We're up to our molars in data-seas of dissonance, and most of us are flipping out, at least a bit. Why wouldn't our best artists mirror that? In the wake of Kanye's work-in-progress psychodrama comes this left-field Kendrick Lamar surprise drop – a similarly unfinished-feeling, just as all-over-the-place, yet somehow more decisively indecisive set, which functions as a victory lap following the triumph of To Pimp A Butterfly. "Pimp, pimp: hooray!" goes the cheer that reappears throughout the record. It feels like an earned and inclusive celebration of a singular artist's excellence, achieved against all odds.
Of course, nothing's that simple in the mind of Lamar, and after torching the Grammys, his embers are still popping. This eight-track, 35 minute set begins in a bedroom, incense burning, Lamar sexing up a lover over soul-jazz, bass-and-percussion foreplay. But before we hit the two-minute mark he's seeing rapists and murderers, "death faces screaming in agony," "atheists for suicide/planes falling out the sky/trains jumping off the track." And this is a jam about uplift.
The songs are not titled per se, simply numbered and dated, although it's unclear exactly when they were finished. "untitled 01" is tagged 8/9/14, although Lamar rhymes about how he "made To Pimp A Butterfly for you," referencing an LP that didn't come out until nearly a year later. Lamar premiered versions of "untitled 03" and "untitled 08" (then known as "untitled 2 (Blue Faces)") on Colbert and Fallon, respectively, and they're changed up a bit here. The former lacks the firespitting Black Power outro; the latter appears minus a final verse and outro, sacrificing fire for a tighter, more upbeat album-closer.
Ultimately, this is a set of odds and ends, inspired freestyles and funk jams; many are likely Butterfly outtakes, albeit none with the laser-focused resonance of "The Blacker The Berry" or "Alright." But there's brilliance in even Lamar's cast-offs, and an intimacy here that makes this more than just a gift for his ravenous fans --it's an illuminating look at a red-hot rapper's craft. And coming from a dude thinking hard about the price of success while creating art for a multinational corporation (listen to the single full-blast verse of "untitled 03," about being sold for $10.99), it's a shoot-from-the-hip-gesture that feels empowered. The titular pun is clearly intentional.
The most telling track on untitled unmastered. may be its shaggiest. On "untitled 07," around a hypnotizing chant of "levitate levitate levitate levitate," a devil-on-the-shoulder character delivers a drug-addled come on, with the promise of dollars and various ecstasy flavors.

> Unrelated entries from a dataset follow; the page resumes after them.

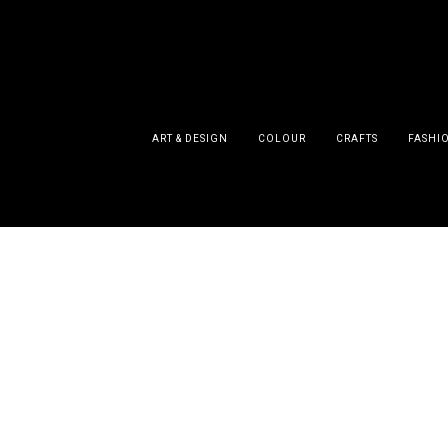
ART & DESIGN
COLOUR
CRAFTS
FASHI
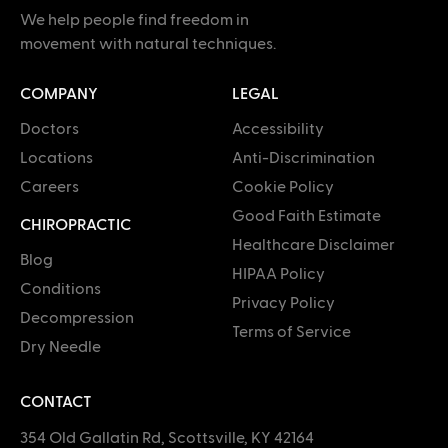
We help people find freedom in
movement with natural techniques.
COMPANY
LEGAL
Doctors
Accessibility
Locations
Anti-Discrimination
Careers
Cookie Policy
Good Faith Estimate
CHIROPRACTIC
Healthcare Disclaimer
Blog
HIPAA Policy
Conditions
Privacy Policy
Decompression
Terms of Service
Dry Needle
CONTACT
354 Old Gallatin Rd, Scottsville, KY 42164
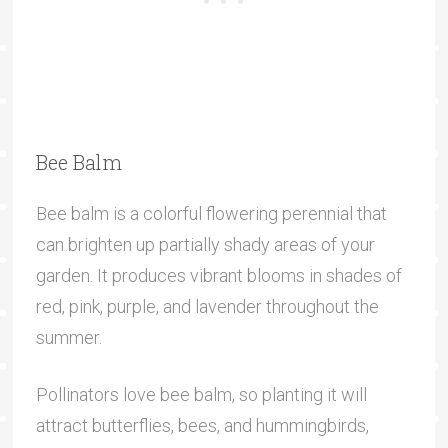
Bee Balm
Bee balm is a colorful flowering perennial that
can brighten up partially shady areas of your
garden. It produces vibrant blooms in shades of
red, pink, purple, and lavender throughout the
summer.
Pollinators love bee balm, so planting it will
attract butterflies, bees, and hummingbirds,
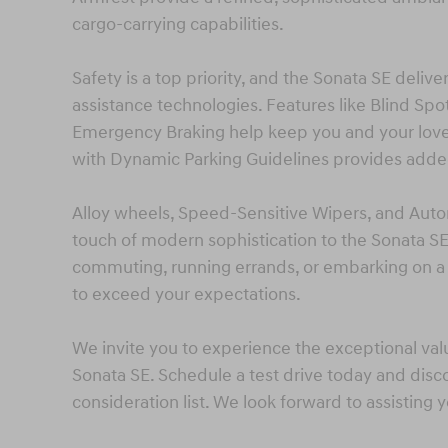
cargo-carrying capabilities.
Safety is a top priority, and the Sonata SE deli
assistance technologies. Features like Blind Spo
Emergency Braking help keep you and your lov
with Dynamic Parking Guidelines provides adde
Alloy wheels, Speed-Sensitive Wipers, and Autom
touch of modern sophistication to the Sonata S
commuting, running errands, or embarking on a
to exceed your expectations.
We invite you to experience the exceptional val
Sonata SE. Schedule a test drive today and disc
consideration list. We look forward to assisting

It's a familiar riff concerning what fame does to your brain, delivered with unfamiliar verve, as Lamar tries to figure a sustainable way to embody King Kendrick. "The flattery of watching my stock rise/the salary, the compensation tripled my cock size / I run through the stop signs/with no brake fluid, just premium gas" he notes, adding "This is the future/the master mind/until my next album/more power to ya!" It's followed by the sound of a gunshot – the sound that disappeared Martin, Malcolm, Trayvon and on – and a chillingly orphaned beat (composed, if stories are true, by Swizz Beats and Alicia Keys' five-year-old son). Then, suddenly, you're eavesdropping in a room, listening to the sound of a song being made up with a bunch of friends over a handful of bass notes. Folks are laughing, goofing around, and words emerge, about the government and getting pussy and the struggle to keep your head on straight and make something beautiful and life-affirming as if it's all one thing. The point being that, ultimately, it is.